Honorable, quelle appréciation faites-vous des trois ans de gestion de Boni Yayi ?

A mon avis, la célébration des trois ans de pouvoir de Boni Yayi doit s’étendre sur toute l’année. Je ne suis pas certain que tous ceux qui ont envie de la fêter l’aient déjà fait. La preuve, c’est que moi- même je n’ai encore rien fait et je suis certain que je dois le faire. C’est vous dire que si nous fêtons, il y a quelque part satisfaction. La satisfaction aujourd’hui quoiqu’on dise est générale. Certes, il y a des problèmes. Qui est parfait ? Qui peut tout faire ? Personne. Mais, pour le peu que le président de la République a fait, j’estime honnêtement que nous devons lui tirer un coup de chapeau. Ceci étant, je ne veux pas dire que les présidents qui l’ont précédé n’ont rien fait, ils ont fait ce qu’ils pouvaient en leur temps. Mais, Boni Yayi quant à lui, travaille comme un Train à grande vitesse (TGV), il a de l’ambition pour le pays. Il veut faire bien et rapidement. C’est donc la rapidité qu’il met dans ses actions qui embêtent certains aujourd’hui. Moi je pense sincèrement qu’il faut laisser ceux qui sont là faire leurs preuves et le moment venu, on avisera. En tout cas, il est temps qu’on s’accommode du rythme de travail du régime de Boni Yayi, c’est le conseil que j’allais nous donner. Et dans ce rythme de travail, la lenteur administrative l’embête car il ne veut pas perdre du temps étant entendu qu’il a des comptes à rendre à son peuple.

Vous êtes président du Cap-Suru qu’on entend plus sur l’échiquier politique national.
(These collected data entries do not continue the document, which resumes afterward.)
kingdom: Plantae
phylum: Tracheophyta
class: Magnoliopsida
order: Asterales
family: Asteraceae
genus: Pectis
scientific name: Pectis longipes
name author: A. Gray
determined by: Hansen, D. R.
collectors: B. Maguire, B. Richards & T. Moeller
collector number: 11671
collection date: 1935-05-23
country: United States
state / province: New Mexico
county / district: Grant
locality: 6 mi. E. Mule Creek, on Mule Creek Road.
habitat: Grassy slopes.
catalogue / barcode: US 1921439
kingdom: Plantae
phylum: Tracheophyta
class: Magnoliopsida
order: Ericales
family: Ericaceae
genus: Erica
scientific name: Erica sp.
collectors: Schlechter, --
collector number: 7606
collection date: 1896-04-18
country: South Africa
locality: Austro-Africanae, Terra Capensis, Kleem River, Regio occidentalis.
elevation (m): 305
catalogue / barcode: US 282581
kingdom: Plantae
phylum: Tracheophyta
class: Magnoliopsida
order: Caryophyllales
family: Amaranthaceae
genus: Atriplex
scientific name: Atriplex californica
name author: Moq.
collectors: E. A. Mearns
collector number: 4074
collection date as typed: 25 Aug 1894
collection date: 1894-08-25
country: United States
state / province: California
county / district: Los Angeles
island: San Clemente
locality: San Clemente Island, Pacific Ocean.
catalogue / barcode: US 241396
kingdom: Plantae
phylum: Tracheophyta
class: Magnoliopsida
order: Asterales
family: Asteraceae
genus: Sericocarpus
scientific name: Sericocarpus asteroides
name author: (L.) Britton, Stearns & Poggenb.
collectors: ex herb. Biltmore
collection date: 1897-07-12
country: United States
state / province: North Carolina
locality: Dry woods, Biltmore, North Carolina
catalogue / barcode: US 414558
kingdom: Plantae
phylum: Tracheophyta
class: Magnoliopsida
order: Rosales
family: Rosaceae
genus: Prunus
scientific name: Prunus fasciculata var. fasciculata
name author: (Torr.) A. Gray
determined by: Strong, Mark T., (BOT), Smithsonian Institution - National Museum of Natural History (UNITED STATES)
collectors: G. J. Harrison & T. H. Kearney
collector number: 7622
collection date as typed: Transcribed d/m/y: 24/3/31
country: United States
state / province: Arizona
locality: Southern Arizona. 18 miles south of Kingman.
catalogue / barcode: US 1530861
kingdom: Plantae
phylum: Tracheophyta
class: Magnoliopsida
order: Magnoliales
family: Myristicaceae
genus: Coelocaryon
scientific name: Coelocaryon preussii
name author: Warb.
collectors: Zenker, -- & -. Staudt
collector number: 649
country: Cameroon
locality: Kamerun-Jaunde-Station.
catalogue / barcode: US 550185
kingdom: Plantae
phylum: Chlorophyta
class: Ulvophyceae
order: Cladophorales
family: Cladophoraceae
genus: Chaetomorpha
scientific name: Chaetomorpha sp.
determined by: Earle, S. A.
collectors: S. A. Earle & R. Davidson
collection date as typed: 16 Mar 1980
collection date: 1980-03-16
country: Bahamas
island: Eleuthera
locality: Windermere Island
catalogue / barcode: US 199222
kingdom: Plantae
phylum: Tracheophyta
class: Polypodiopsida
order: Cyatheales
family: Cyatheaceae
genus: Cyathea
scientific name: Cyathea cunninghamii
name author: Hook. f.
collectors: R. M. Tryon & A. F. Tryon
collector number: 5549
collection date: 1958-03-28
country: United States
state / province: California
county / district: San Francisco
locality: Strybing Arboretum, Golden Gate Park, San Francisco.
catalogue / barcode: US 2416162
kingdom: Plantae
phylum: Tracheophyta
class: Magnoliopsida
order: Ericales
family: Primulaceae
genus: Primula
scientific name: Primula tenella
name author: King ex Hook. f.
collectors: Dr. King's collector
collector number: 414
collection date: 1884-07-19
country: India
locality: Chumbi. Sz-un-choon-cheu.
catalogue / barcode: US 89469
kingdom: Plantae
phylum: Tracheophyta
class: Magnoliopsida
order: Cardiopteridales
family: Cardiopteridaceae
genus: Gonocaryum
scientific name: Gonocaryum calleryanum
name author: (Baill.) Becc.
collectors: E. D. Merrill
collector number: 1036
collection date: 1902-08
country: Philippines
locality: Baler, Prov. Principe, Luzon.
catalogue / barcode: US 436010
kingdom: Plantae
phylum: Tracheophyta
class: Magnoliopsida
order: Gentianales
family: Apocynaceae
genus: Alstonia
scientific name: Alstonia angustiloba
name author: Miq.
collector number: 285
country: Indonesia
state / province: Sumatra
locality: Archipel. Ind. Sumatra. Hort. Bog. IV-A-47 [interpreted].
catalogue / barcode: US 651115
Que se passe-t-il ?

Tout va très bien à telle enseigne que depuis la création du parti lors de la 3ème législature, on n’avait qu’un seul député mais au cours de la 5ème législature qui est la nôtre, nous avons deux députés à savoir un élu à Parakou et moi-même. On dit souvent quand le rythme change, la cadence va de pair avec. Aujourd’hui avec le changement, il n’est plus question de nos micro- partis qui nous créent d’ailleurs plus de problèmes qu’on n’en résout. Alors à partir du moment où il y a un grand regroupement comme la Fcbe, pourquoi voulez- vous que je laisse la Fcbe et aller parler du Cap- Suru. Mon parti est connu dans une zone mais son rayonnement ne couvre pas tout le Bénin. Ce que vous savez, comme moi d’ailleurs, c’est que la Fcbe est partout au Bénin et le Cap-Suru en est membre. Je préfère alors parler au nom de Fcbe pour que le Cap- Suru soit mis en veilleuse en attendant de voir clair car l’idéal serait de transformer Fcbe en un grand parti politique ou les uns et les autres pourront retrouver leur identité.

Comment entrevoyez-vous 2011 ?

Je ne sais pas si c’est à moi qu’il faut poser la question, je ne suis pas très bien placé pour vous répondre. Ce que je sais, c’est que tant qu’il reste à faire, rien n’est encore fait. Mais dans le cas du gouvernement du changement du président Boni Yayi, honnêtement, c’est sans commentaire car tout est lisible et visible, j’allais dire aussi audible. Le peuple ne veut que des réalisations concrètes sur le terrain. Votre politique politicienne fatigue les populations alors, retenez que le changement avance correctement et c’est cela l’essentiel.